This is an automated email from the ASF dual-hosted git repository.
xushiyan pushed a commit to branch master
in repository https://gitbox.apache.org/repos/asf/hudi.git
The following commit(s) were added to refs/heads/master by this push:
new 78ad883a067 [HUDI-6035] Make simple index parallelism auto inferred
(#8468)
78ad883a067 is described below
commit 78ad883a067537bfef866dd5388faa4922efbd58
Author: clownxc <[email protected]>
AuthorDate: Sat Apr 29 22:25:07 2023 +0800
[HUDI-6035] Make simple index parallelism auto inferred (#8468)
---------
Co-authored-by: ClownXC <[email protected]>
Co-authored-by: Raymond Xu <[email protected]>
---
.../main/java/org/apache/hudi/config/HoodieIndexConfig.java | 10 +++++-----
.../java/org/apache/hudi/index/simple/HoodieSimpleIndex.java | 7 ++++++-
2 files changed, 11 insertions(+), 6 deletions(-)
diff --git
a/hudi-client/hudi-client-common/src/main/java/org/apache/hudi/config/HoodieIndexConfig.java
b/hudi-client/hudi-client-common/src/main/java/org/apache/hudi/config/HoodieIndexConfig.java
index fd50fdb0f6d..dc0b1cd5f4a 100644
---
a/hudi-client/hudi-client-common/src/main/java/org/apache/hudi/config/HoodieIndexConfig.java
+++
b/hudi-client/hudi-client-common/src/main/java/org/apache/hudi/config/HoodieIndexConfig.java
@@ -189,14 +189,14 @@ public class HoodieIndexConfig extends HoodieConfig {
public static final ConfigProperty<String> SIMPLE_INDEX_PARALLELISM =
ConfigProperty
.key("hoodie.simple.index.parallelism")
- .defaultValue("100")
+ .defaultValue("0")
.markAdvanced()
.withDocumentation("Only applies if index type is SIMPLE. "
+ "This limits the parallelism of fetching records from the base
files of affected "
- + "partitions.
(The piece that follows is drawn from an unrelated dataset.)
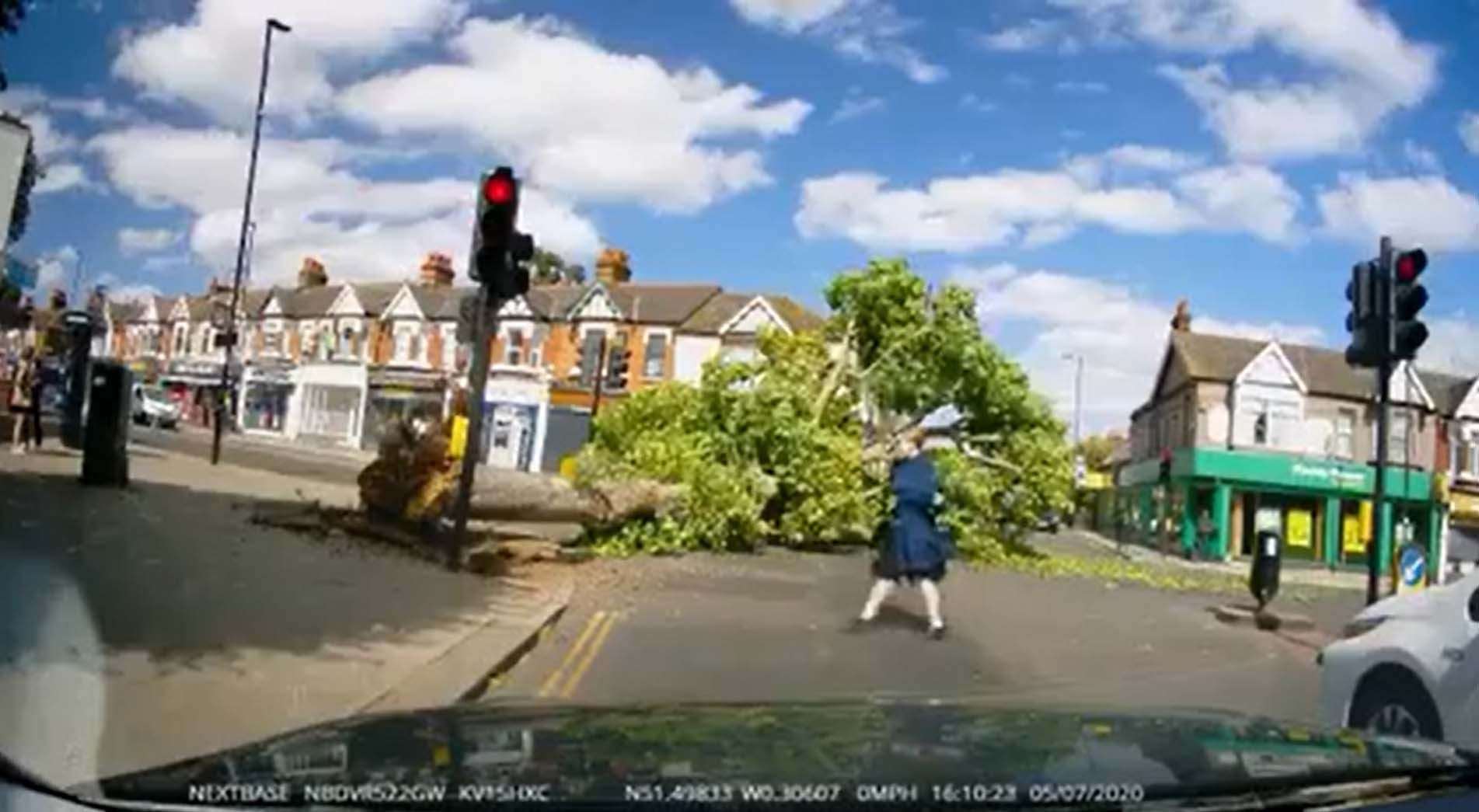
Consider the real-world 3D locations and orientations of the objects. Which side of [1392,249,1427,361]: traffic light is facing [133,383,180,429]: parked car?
right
The index picks the configured parallelism if the
number of base "
- + "files is larger than this configured value; otherwise, the number
of base files "
- + "is used as the parallelism. If the indexing stage is slow due to
the limited "
- + "parallelism, you can increase this to tune the performance.");
+ + "partitions. By default, this is auto computed based on input
workload characteristics. "
+ + "If the parallelism is explicitly configured by the user, the
user-configured "
+ + "value is used in defining the actual parallelism. If the indexing
stage is slow "
+ + "due to the limited parallelism, you can increase this to tune the
performance.");
public static final ConfigProperty<String> GLOBAL_SIMPLE_INDEX_PARALLELISM =
ConfigProperty
.key("hoodie.global.simple.index.parallelism")
diff --git
a/hudi-client/hudi-client-common/src/main/java/org/apache/hudi/index/simple/HoodieSimpleIndex.java
b/hudi-client/hudi-client-common/src/main/java/org/apache/hudi/index/simple/HoodieSimpleIndex.java
index 95823ff51e3..dbc49d0655f 100644
---
a/hudi-client/hudi-client-common/src/main/java/org/apache/hudi/index/simple/HoodieSimpleIndex.java
+++
b/hudi-client/hudi-client-common/src/main/java/org/apache/hudi/index/simple/HoodieSimpleIndex.java
@@ -107,11 +107,16 @@ public class HoodieSimpleIndex
.getString(HoodieIndexConfig.SIMPLE_INDEX_INPUT_STORAGE_LEVEL_VALUE));
}
+ int inputParallelism = inputRecords.getNumPartitions();
+ int configuredSimpleIndexParallelism = config.getSimpleIndexParallelism();
+ // NOTE: Target parallelism could be overridden by the config
+ int targetParallelism =
+ configuredSimpleIndexParallelism > 0 ?
configuredSimpleIndexParallelism : inputParallelism;
HoodiePairData<HoodieKey, HoodieRecord<R>> keyedInputRecords =
inputRecords.mapToPair(record -> new ImmutablePair<>(record.getKey(),
record));
HoodiePairData<HoodieKey, HoodieRecordLocation> existingLocationsOnTable =
fetchRecordLocationsForAffectedPartitions(keyedInputRecords.keys(),
context, hoodieTable,
- config.getSimpleIndexParallelism());
+ targetParallelism);
HoodieData<HoodieRecord<R>> taggedRecords =
keyedInputRecords.leftOuterJoin(existingLocationsOnTable).map(entry ->
{